Second, zoning and development policies must shift away from perpetual residential build-outs and toward civic and cultural institutions. No new high-density housing permits should be granted within the historic ten-mile square, and incentives should instead reward the expansion of museums, research institutes, universities, think tanks, faith-based centers, nonprofit headquarters, and additional parkland. By redirecting development capital toward these national assets, we honor L’Enfant’s vision and ensure the District remains a prestigious showcase for America’s ideals.
Third, the federal government should invest in a “National Capital Trust,” funded through appropriations, to acquire and manage critical civic lands. This trust would preserve security buffers, enhance pedestrian promenades, and create continuous ribbons of green space between monumental sites. It would also underwrite the relocation of residents from high-security zones, offering tax credits and moving stipends to encourage voluntary transition to neighboring Maryland and Virginia communities—where new mixed-use developments can accommodate growth without compromising the capital’s grandeur.
Finally, the District’s programming mission must be reinforced. Expanded federal grants and partnerships should draw leading think tanks, academic centers, and faith-based nonprofits to establish headquarters within the District’s civic core. By nurturing a vibrant community of scholars, policymakers, and faith leaders, we cement Washington’s identity as a dynamic forum for public discourse, innovation, and moral reflection.
In the end, restoring the District to its intended role is not merely a matter of local politics; it is an act of constitutional fidelity. The Founders created a Federal City to stand as a beacon to the world, governed not by parochial interests, but by the nation as a whole, through the three branches that protect our liberties. To honor that original covenant, we must recenter Washington’s land use, governance, and financial structure on its national mission. Only then can the District of Columbia truly reflect the shining hill upon which our Republic stands.
References
Home Rule Act, Pub. L. No. 93-198, 87 Stat. 774 (1973).
L’Enfant, P.-C. (1791). Plan of the city intended for the permanent seat of the government of the United States. National Archives.
Madison, J. (1788). Federalist No. 43. In A. Hamilton, J. Madison, & J. Jay, The Federalist Papers.
Office of the Chief Financial Officer, District of Columbia. (2024). Comprehensive annual financial report for the fiscal year ended September 30, 2024. https://cfo.dc.gov/page/financial-reports
Organic Act of 1801, ch. 15, 2 Stat. 103.

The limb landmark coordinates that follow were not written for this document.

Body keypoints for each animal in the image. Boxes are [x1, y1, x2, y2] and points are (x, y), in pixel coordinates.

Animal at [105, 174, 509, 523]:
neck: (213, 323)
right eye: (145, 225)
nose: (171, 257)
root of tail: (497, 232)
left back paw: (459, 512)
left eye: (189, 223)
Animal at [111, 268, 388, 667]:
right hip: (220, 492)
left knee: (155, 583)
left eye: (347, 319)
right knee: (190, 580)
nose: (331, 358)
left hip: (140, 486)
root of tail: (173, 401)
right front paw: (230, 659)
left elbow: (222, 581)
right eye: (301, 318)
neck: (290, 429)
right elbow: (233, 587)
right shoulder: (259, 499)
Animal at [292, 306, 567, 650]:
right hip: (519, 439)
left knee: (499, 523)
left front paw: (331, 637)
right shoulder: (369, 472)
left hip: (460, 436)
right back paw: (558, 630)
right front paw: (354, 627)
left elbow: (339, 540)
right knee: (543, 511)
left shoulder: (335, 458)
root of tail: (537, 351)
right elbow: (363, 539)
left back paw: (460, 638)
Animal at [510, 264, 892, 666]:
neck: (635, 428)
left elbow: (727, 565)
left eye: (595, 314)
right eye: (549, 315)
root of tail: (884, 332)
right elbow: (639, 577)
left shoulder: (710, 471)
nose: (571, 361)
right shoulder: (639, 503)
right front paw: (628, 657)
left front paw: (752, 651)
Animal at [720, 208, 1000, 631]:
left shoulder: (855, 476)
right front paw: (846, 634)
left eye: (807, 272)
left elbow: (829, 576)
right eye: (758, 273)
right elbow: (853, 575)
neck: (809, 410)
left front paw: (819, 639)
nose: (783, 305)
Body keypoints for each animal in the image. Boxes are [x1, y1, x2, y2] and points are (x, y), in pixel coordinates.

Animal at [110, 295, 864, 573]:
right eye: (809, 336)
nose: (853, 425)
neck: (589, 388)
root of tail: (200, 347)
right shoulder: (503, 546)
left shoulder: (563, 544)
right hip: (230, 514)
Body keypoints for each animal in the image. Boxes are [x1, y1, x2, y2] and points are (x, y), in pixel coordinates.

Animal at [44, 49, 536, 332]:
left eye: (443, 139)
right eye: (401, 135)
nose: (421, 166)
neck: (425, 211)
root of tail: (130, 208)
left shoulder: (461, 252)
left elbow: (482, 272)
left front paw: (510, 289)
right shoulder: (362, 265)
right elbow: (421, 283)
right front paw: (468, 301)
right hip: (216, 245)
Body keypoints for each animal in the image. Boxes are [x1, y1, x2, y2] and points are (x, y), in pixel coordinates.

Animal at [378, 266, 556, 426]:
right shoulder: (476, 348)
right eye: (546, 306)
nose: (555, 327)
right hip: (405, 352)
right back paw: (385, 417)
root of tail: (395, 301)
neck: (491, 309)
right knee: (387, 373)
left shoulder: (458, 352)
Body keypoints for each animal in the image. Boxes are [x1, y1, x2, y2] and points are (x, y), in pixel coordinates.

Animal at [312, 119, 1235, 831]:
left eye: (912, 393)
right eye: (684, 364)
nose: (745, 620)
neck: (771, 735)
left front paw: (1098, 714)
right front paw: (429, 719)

OJJDP. (2024). Youth arrest rates by state. Office of Juvenile Justice and Delinquency Prevention. https://ojjdp.ojp.gov/statistical-briefing-book/crime/faqs/qa05103
The Disaster Center. (2023). District of Columbia crime rates 1960–2019. https://www.disastercenter.com/crime/dccrime.htm
U.S. Const. art. I, § 8, cl. 17.
USAFacts. (2024). What is the crime rate in Washington, D.C.? https://usafacts.org/answers/what-is-the-crime-rate-in-the-us/state/washington-dc/
Washington Post. (2025, April 3). D.C. police form new unit of detectives to focus on youth crime. The Washington Post.